Open jmcmurry opened 9 years ago
Load tests are important, but I think this probably needs to be unpacked into a few different items: unit tests sets, tests framework for pushing the services until they overload, fuzz testing, etc. Also, is it certain that it was an overload as opposed to some other type of issue, and which parts caused the load?
As well, since the desired outcome is to not have things go down, coordination with production about things like load balancing and failover options would go a long way to preventing disruptions.
I looked at google analytics and it seemed that there were only 70 counted users today, compared to over a hundred on most days recently. So either Google analytics hasn't finished counting, or it wasn't the load from us having presented.
Also, given the outages, there should be an external turnkey solution for restarting the servers. As well, something that we've had in AmiGO due to similar circumstances is a dead man's switch so that traffic can be redirected to a secondary site (e.g., sending people to beta would probably be better than a 500 error).

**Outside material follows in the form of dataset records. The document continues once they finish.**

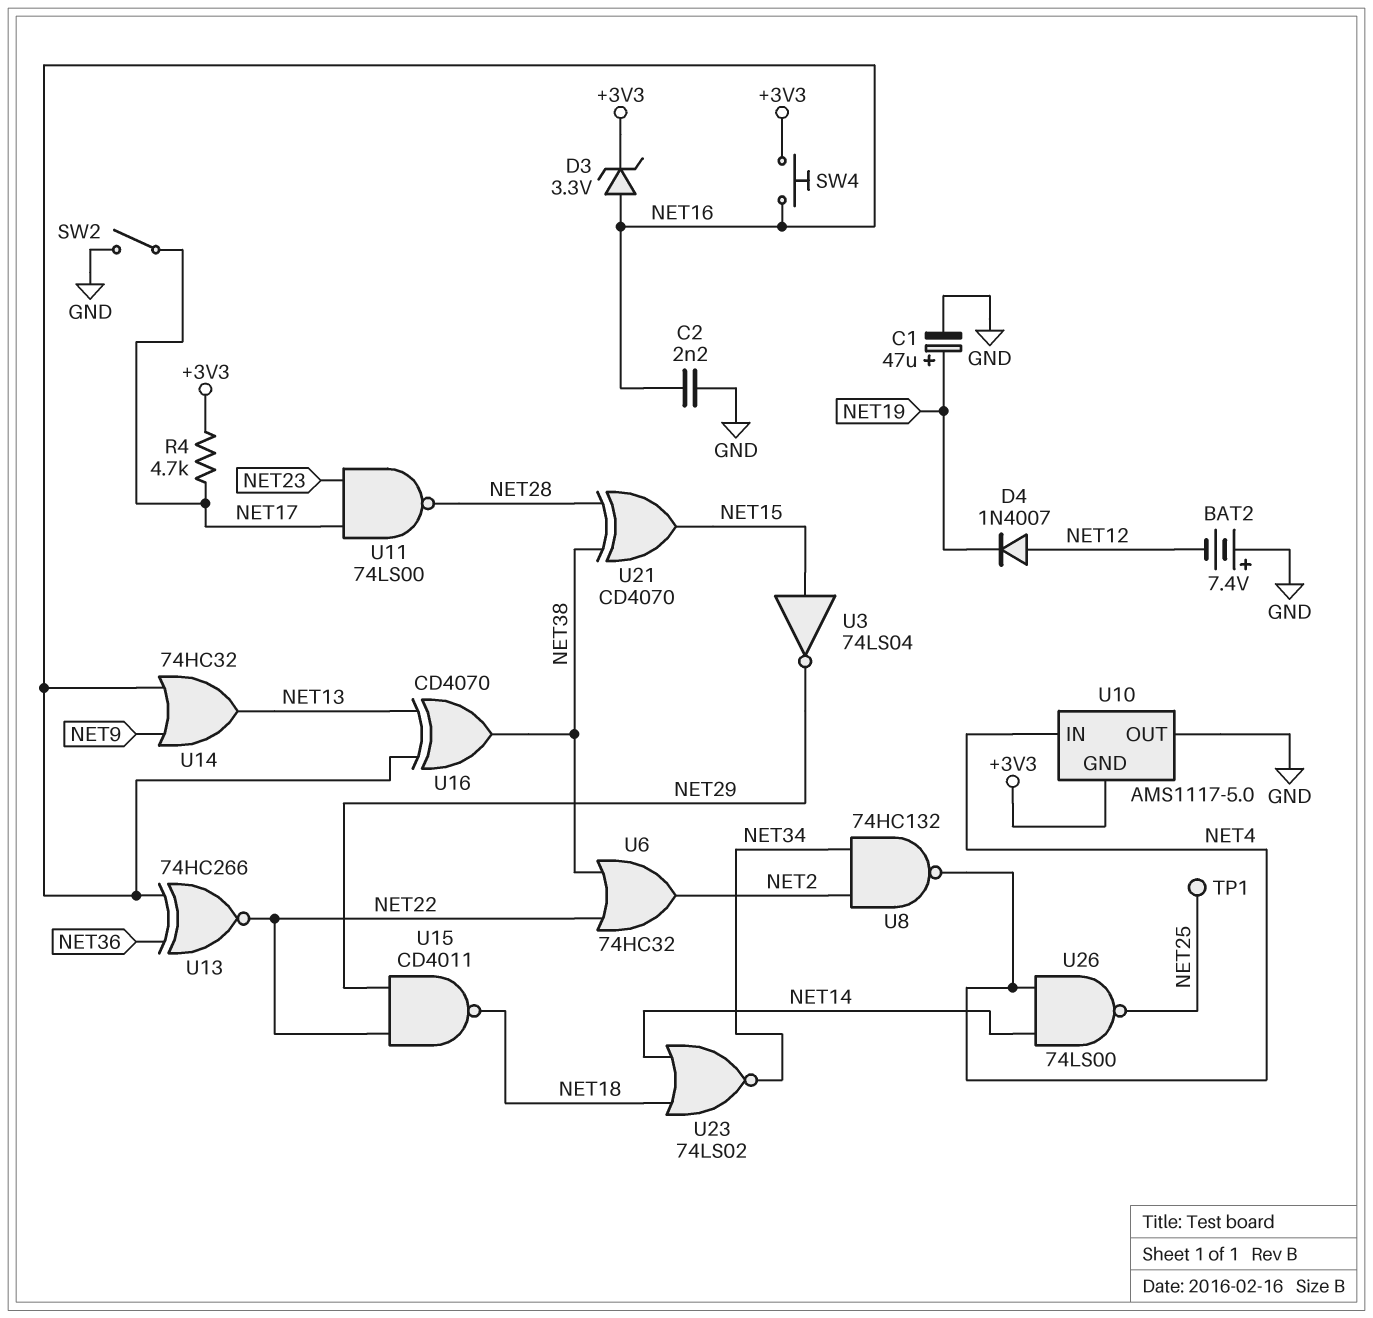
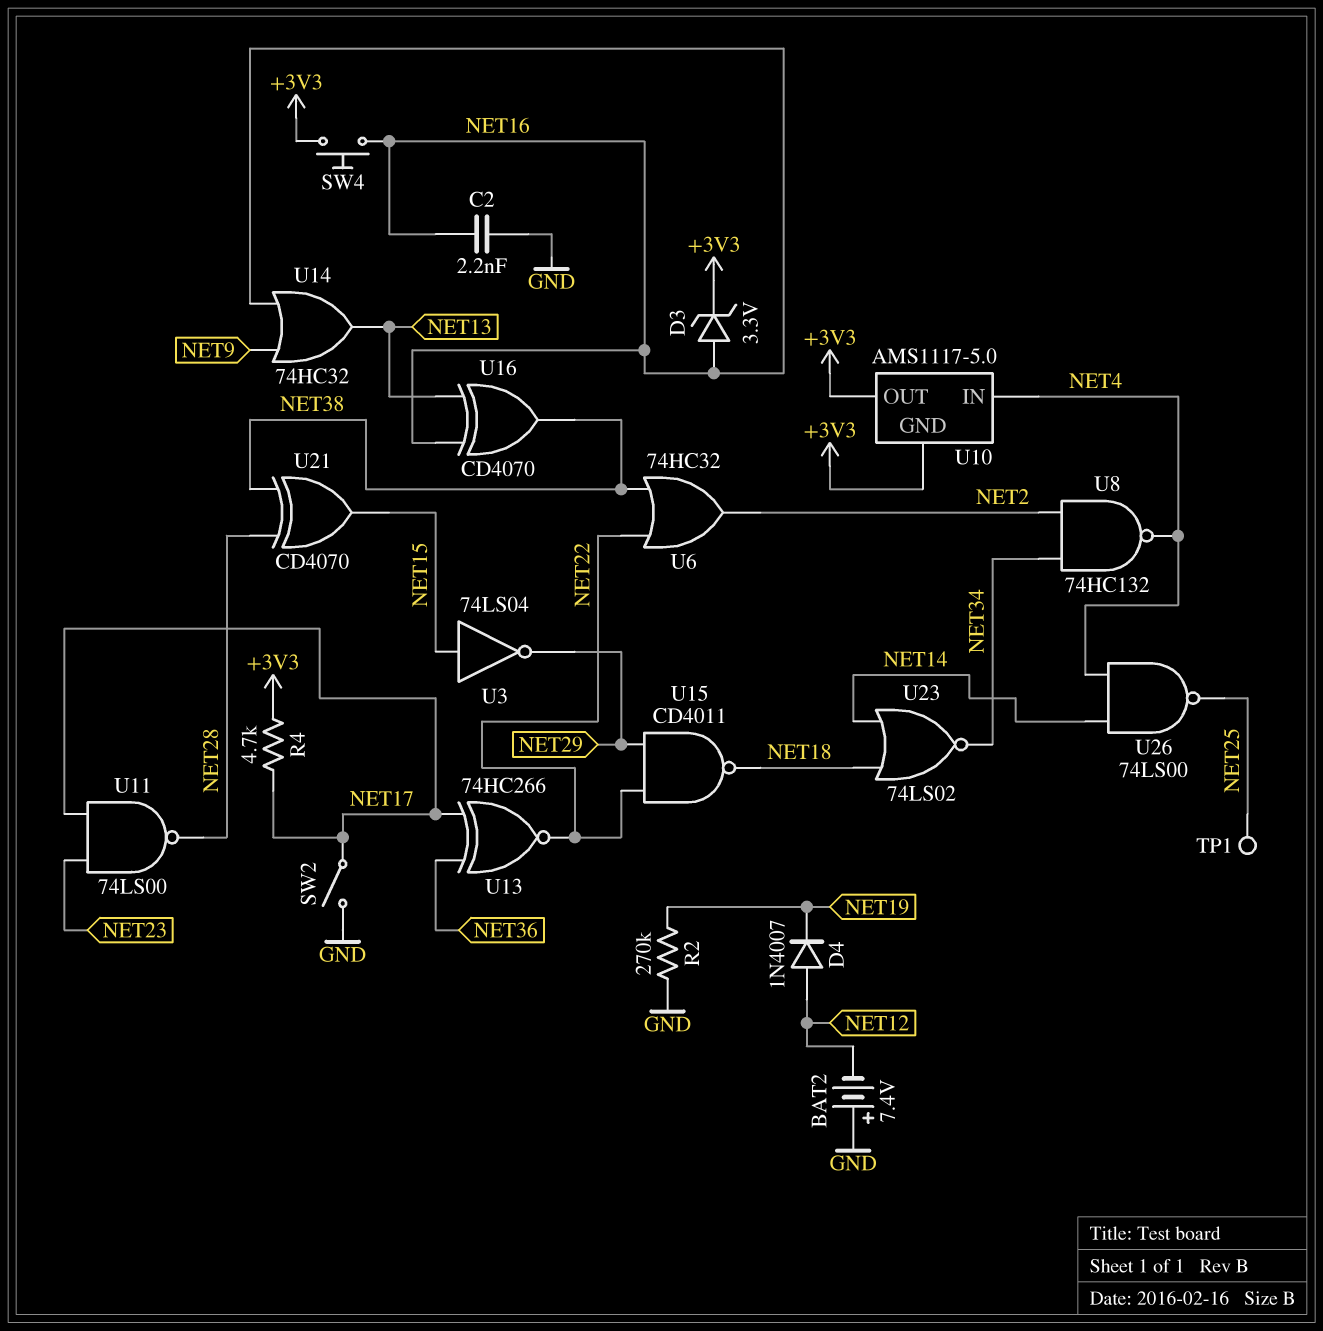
C1: 47uF (plus NET19, minus GND) -> none
R2: none -> 270k (GND, NET19)
U10 pin OUT: GND -> +3V3
U13: XNOR 74HC266 (in NET16, in NET36, out NET22) -> XNOR 74HC266 (in NET17, in NET36, out NET22)

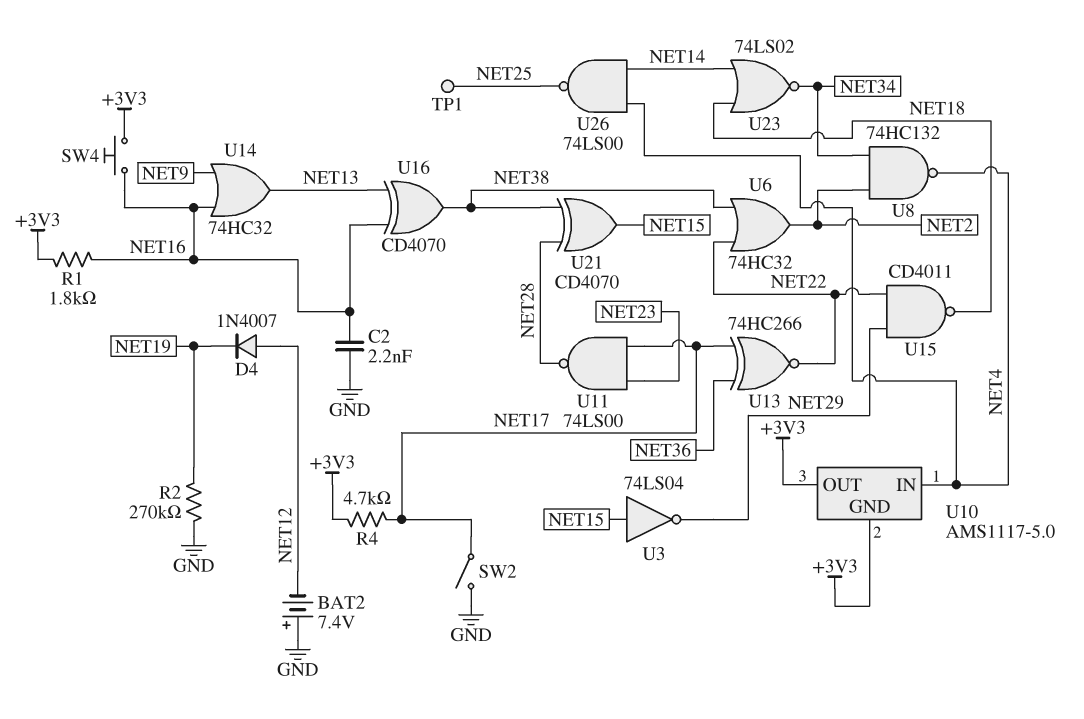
D3: zener 3.3V (A NET16, K +3V3) -> none
R1: none -> 1.8k (+3V3, NET16)

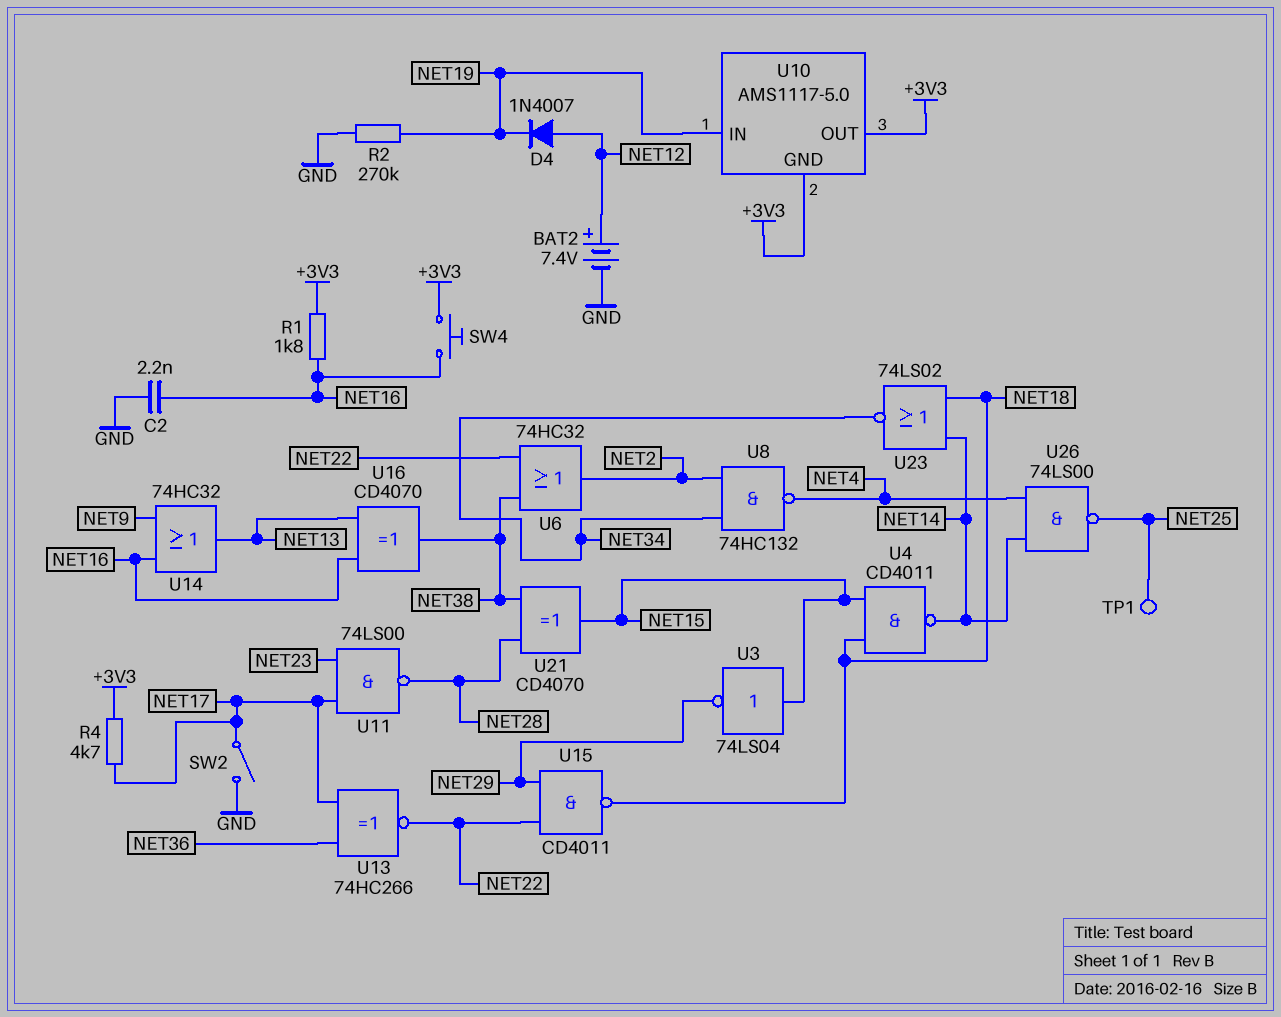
BAT2: 7.4V (plus GND, minus NET12) -> 7.4V (plus NET12, minus GND)
U4: none -> NAND CD4011 (in NET15, in NET18, out NET14)
U10 pin IN: NET4 -> NET19

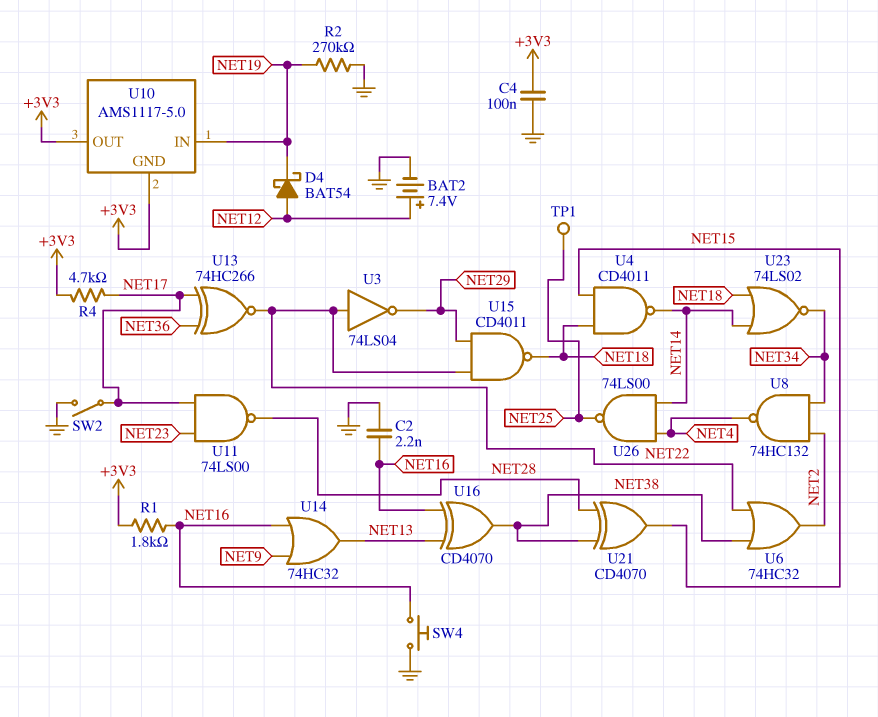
C4: none -> 100nF (+3V3, GND)
D4: diode 1N4007 (A NET12, K NET19) -> schottky BAT54 (A NET12, K NET19)
SW4: button (+3V3, NET16) -> button (GND, NET16)
U3: NOT 74LS04 (in NET15, out NET29) -> NOT 74LS04 (in NET22, out NET29)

Part of the current architecture is that there is a single (now node) app running that contacts a bunch of services. If you allow a more robust system to sit in front of it (apache, nginx, etc.), even if the app goes down, you can have control and fallback solutions.
We urgently need to develop some load tests. We can all agree that the servers can not go down, especially when we have spikes of usage during after presentations. Who is the right person to take this on?